According to the reproducible builds definition:
A build is reproducible if given the same source code, build environment and build instructions, any party can recreate bit-by-bit identical copies of all specified artifacts.
In the case of android apps, that means bit-by-bit identical APK files.
NB: APK files use the ZIP file format.
Unfortunately, embedded cryptographic signatures make it challenging to produce bit-by-bit identical APK files. There are several ways to deal with this: pasting signatures, ignoring signatures, and stripping signatures.
For example, F-Droid uses APK
signature copying using
apksigcopier
.
Another option, harder to get right, is ignoring signatures:
A specific comparison tool can be made available that is able to compare to builds skipping the signatures. [...]
Such a tool must be very easy to audit and understand. Otherwise, it’s hard to trust that the script is not ignoring bytes that would make it behave differently.
Everything but the APK Signing Block must be bit-by-bit identical for any v2/v3 APK signature to verify, whereas the old v1 (JAR) signature scheme only verifies the uncompressed contents of the ZIP entries (that are not part of the signature).
Signal, Telegram, and Threema all claim to have reproducible builds.

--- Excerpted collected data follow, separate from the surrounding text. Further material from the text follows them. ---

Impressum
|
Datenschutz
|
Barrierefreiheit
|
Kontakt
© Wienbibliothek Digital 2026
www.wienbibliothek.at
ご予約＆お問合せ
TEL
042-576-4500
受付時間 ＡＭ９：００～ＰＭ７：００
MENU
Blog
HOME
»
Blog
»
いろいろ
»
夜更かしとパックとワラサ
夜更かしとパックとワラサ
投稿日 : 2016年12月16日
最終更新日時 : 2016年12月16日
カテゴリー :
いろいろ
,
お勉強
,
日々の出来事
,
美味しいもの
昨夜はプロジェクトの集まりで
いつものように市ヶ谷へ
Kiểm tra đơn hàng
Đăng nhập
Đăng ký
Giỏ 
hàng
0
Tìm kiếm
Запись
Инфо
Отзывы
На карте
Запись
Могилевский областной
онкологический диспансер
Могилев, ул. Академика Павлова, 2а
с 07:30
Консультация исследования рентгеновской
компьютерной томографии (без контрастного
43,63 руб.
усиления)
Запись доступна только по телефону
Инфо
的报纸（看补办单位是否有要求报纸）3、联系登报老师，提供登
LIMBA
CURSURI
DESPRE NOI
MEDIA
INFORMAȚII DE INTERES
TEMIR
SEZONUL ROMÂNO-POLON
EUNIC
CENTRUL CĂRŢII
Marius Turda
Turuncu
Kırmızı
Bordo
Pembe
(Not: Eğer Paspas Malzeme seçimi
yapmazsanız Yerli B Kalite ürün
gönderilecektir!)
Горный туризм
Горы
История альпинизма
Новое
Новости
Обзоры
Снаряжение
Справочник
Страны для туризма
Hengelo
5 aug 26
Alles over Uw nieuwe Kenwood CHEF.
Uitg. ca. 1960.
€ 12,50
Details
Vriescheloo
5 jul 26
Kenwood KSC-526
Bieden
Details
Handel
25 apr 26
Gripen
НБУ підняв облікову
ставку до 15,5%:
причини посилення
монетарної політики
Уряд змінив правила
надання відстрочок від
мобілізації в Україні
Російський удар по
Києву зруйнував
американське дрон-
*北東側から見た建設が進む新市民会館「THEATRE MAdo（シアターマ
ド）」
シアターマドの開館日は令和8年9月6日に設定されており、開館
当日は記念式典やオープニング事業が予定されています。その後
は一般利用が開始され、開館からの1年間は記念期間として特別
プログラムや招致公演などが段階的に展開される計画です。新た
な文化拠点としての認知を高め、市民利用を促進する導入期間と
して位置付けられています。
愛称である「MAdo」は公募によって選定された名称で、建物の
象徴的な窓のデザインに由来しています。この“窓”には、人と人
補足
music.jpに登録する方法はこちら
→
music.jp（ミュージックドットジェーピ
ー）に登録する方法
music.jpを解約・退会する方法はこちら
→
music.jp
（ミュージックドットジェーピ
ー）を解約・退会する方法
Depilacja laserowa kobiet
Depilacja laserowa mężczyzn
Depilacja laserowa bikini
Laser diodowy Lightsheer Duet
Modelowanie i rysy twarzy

NB: e.g. Element and Wire do not (claim to) have reproducible builds.
Uses a custom apkdiff.py
script.
This script:
-
has had a rather serious bug (fixed in 2016);
-
seems oddly written, not exactly idiomatic Python code (e.g. use of
== True
); -
does not actually verify the APK files are bit-by-bit identical (apart from the signature), just that most of the files in the APK are identical;
-
ignores the files
META-INF/MANIFEST.MF
,META-INF/SIGNAL_S.RSA
, andMETA-INF/SIGNAL_S.SF
, which is reasonable since these are the v1 (JAR) signature files; -
also ignores the file
resources.arsc
, because of a bug in AGP, and continues to ignore this file despite the bug having been fixed in 2019 and a comment from that same year that "We should revisit when we update", which apparently never happened despite using a much newer version of AGP now.
Conclusion: this script does not verify the APK files are bit-by-bit identical, skips more than just the signature(s), and is thus not suitable to actually verify the build was reproducible.
Uses a custom apkdiff.py
script.
This script:
-
has had a rather serious bug (fixed in 2020);
-
seems oddly written, not exactly idiomatic Python code (e.g. use of
== True
, semicolons, mixes tabs and spaces); -
does not actually verify the APK files are bit-by-bit identical (apart from the signature), just that most of the files in the APK are identical;
-
ignores the files
META-INF/MANIFEST.MF
,META-INF/CERT.RSA
, andMETA-INF/CERT.SF
, which is reasonable since these are the v1 (JAR) signature files.
Conclusion: this script does not verify the APK files are bit-by-bit identical and is thus not suitable to actually verify the build was reproducible, though at least it does not intentionally skip files not part of the signature.
Uses a custom verify-build.sh
script.
This script:
-
has some oddities (e.g.
&& success=1 || success=0
instead of$?
), but otherwise looks fairly idiomatic; -
does not actually verify the APK files are bit-by-bit identical (apart from the signature), just that most of the files in the APK are identical;
-
ignores everything in
META-INF/
, not just the v1 (JAR) signature files; -
also ignores the file
resources.arsc
(presumably because of the aforementioned bug in AGP that was fixed in 2019).
Conclusion: this script does not verify the APK files are bit-by-bit identical, skips much more than just the signature(s), and is thus not suitable to actually verify the build was reproducible.
It's quite possible these messengers actually have reproducible builds, but the verification scripts they use don't actually allow us to verify whether they do.
Published 2022-12-05, edited 2023-01-07.
Addendum: Briar is a messenger that does have reproducible builds; this has been verified by F-Droid using signature copying, with the validity of the v2 APK signature ensuring the APKs being actually bit-by-bit identical.